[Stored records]

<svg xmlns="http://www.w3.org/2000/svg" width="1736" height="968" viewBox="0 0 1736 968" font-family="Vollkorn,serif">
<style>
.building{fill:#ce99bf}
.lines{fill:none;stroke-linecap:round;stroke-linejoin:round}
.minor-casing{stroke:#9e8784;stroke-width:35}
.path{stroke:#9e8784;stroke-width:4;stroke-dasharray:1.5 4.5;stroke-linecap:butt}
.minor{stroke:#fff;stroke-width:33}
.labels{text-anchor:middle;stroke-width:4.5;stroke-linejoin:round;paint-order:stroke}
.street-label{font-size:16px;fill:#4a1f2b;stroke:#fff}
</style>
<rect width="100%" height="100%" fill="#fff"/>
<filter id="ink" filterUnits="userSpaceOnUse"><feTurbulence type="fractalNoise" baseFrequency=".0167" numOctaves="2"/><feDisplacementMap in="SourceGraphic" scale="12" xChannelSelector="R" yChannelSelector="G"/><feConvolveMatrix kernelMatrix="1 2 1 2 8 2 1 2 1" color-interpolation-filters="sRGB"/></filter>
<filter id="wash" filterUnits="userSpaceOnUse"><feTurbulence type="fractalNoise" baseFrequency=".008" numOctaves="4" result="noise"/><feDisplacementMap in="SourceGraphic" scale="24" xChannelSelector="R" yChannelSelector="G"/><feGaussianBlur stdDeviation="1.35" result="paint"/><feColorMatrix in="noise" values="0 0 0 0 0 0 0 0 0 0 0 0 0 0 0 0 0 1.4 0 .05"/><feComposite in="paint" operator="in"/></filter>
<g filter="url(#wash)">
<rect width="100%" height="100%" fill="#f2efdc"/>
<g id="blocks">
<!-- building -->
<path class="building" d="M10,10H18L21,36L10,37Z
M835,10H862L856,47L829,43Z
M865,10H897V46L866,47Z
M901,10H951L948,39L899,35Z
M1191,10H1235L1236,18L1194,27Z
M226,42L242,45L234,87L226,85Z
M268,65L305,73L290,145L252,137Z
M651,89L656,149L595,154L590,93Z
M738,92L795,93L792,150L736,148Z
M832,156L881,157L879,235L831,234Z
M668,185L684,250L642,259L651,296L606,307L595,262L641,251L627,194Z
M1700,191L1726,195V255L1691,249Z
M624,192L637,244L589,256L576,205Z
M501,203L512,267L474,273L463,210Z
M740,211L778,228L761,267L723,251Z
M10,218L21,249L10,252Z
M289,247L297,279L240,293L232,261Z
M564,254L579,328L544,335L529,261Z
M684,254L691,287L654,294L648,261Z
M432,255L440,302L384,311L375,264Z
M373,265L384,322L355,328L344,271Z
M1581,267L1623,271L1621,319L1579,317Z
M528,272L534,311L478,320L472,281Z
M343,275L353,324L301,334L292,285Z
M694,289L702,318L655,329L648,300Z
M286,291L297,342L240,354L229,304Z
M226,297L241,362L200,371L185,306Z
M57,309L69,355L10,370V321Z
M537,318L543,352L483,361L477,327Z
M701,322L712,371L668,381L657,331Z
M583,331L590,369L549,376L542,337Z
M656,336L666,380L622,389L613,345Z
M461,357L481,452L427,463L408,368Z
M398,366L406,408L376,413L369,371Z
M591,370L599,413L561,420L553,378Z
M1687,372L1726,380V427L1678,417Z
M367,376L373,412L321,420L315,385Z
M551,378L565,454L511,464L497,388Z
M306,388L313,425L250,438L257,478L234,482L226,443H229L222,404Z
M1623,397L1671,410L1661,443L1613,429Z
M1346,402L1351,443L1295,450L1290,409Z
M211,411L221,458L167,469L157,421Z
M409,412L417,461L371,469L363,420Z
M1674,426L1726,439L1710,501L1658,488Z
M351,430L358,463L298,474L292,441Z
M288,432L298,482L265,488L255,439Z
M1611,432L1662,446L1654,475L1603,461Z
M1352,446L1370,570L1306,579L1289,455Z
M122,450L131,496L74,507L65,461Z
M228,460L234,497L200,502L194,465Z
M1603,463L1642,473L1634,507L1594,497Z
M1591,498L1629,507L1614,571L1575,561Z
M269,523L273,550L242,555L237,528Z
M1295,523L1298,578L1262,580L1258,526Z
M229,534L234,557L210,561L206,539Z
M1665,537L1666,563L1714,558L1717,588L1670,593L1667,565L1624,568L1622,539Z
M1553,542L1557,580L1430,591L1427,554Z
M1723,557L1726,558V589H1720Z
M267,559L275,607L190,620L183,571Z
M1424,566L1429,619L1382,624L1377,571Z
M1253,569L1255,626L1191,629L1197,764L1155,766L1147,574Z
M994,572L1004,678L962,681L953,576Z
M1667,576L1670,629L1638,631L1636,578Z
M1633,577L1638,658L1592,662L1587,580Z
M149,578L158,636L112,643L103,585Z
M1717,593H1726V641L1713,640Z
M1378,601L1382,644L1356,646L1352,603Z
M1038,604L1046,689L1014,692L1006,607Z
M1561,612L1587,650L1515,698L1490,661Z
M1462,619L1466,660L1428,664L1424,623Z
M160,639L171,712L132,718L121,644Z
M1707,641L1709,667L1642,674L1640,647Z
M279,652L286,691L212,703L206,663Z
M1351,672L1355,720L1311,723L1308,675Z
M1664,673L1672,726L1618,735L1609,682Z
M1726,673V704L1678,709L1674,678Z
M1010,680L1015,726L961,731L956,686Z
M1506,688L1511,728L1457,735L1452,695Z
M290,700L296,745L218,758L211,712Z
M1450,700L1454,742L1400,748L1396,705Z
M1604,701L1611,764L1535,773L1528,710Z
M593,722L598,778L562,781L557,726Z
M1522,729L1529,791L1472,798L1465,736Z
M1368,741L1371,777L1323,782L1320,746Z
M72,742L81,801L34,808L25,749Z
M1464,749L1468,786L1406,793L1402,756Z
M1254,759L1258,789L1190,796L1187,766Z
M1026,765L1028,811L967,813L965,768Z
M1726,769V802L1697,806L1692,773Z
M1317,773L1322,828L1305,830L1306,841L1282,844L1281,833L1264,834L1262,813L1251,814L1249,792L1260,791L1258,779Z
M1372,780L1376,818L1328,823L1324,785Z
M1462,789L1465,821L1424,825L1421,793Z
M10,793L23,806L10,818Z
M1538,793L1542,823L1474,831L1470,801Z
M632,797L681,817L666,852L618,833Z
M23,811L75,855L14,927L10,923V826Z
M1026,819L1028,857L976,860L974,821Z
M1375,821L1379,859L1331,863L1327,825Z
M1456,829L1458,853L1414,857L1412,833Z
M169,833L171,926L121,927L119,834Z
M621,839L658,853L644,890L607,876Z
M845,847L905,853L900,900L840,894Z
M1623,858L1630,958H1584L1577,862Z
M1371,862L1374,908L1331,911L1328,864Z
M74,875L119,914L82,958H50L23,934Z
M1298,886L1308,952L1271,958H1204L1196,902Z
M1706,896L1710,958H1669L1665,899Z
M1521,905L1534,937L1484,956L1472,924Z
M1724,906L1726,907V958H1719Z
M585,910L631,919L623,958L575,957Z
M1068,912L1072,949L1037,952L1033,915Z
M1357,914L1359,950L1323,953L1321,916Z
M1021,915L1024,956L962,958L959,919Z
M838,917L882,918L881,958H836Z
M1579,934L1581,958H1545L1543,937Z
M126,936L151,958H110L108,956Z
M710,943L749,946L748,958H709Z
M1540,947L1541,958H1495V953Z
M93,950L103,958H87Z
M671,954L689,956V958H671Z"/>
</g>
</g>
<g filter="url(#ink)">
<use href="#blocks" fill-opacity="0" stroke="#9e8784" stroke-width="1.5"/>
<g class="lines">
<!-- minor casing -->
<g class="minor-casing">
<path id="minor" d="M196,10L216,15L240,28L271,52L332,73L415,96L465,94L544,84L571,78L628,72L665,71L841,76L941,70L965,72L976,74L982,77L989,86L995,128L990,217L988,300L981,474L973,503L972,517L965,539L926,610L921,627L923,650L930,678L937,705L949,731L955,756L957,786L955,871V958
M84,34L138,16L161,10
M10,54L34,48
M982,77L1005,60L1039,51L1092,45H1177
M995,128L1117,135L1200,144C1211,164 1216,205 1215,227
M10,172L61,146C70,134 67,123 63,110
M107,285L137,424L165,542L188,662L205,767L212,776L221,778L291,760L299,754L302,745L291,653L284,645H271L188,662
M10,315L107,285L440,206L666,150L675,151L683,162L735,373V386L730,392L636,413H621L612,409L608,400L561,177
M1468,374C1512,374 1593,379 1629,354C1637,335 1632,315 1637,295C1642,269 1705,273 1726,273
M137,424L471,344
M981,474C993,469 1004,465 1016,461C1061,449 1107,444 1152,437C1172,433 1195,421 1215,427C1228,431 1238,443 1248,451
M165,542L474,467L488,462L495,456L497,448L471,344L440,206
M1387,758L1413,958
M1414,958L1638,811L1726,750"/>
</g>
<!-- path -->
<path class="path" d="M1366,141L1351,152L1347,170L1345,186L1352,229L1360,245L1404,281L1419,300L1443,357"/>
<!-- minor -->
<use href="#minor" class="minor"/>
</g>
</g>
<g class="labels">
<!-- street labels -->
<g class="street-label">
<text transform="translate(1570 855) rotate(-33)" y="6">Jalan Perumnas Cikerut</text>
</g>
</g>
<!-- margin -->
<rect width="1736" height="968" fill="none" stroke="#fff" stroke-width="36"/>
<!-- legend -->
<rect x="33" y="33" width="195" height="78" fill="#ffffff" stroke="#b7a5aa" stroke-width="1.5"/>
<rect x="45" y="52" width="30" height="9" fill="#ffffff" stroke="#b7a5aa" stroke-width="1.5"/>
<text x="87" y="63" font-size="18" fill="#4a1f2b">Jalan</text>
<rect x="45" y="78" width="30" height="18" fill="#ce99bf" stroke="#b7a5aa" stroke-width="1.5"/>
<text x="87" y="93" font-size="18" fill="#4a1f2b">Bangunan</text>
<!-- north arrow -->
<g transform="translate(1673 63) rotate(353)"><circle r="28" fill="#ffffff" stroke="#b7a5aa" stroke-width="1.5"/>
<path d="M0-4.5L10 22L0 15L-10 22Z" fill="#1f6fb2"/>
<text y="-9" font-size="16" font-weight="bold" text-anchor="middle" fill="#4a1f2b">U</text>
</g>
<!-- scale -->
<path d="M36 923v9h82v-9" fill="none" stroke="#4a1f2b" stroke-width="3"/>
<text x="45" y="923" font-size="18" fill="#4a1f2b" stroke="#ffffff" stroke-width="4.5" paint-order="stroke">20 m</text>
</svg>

### Action item
In the records above, locate the lines holding the word "linecap". Copy each of them.

### Response to this task
.lines{fill:none;stroke-linecap:round;stroke-linejoin:round}
.path{stroke:#9e8784;stroke-width:4;stroke-dasharray:1.5 4.5;stroke-linecap:butt}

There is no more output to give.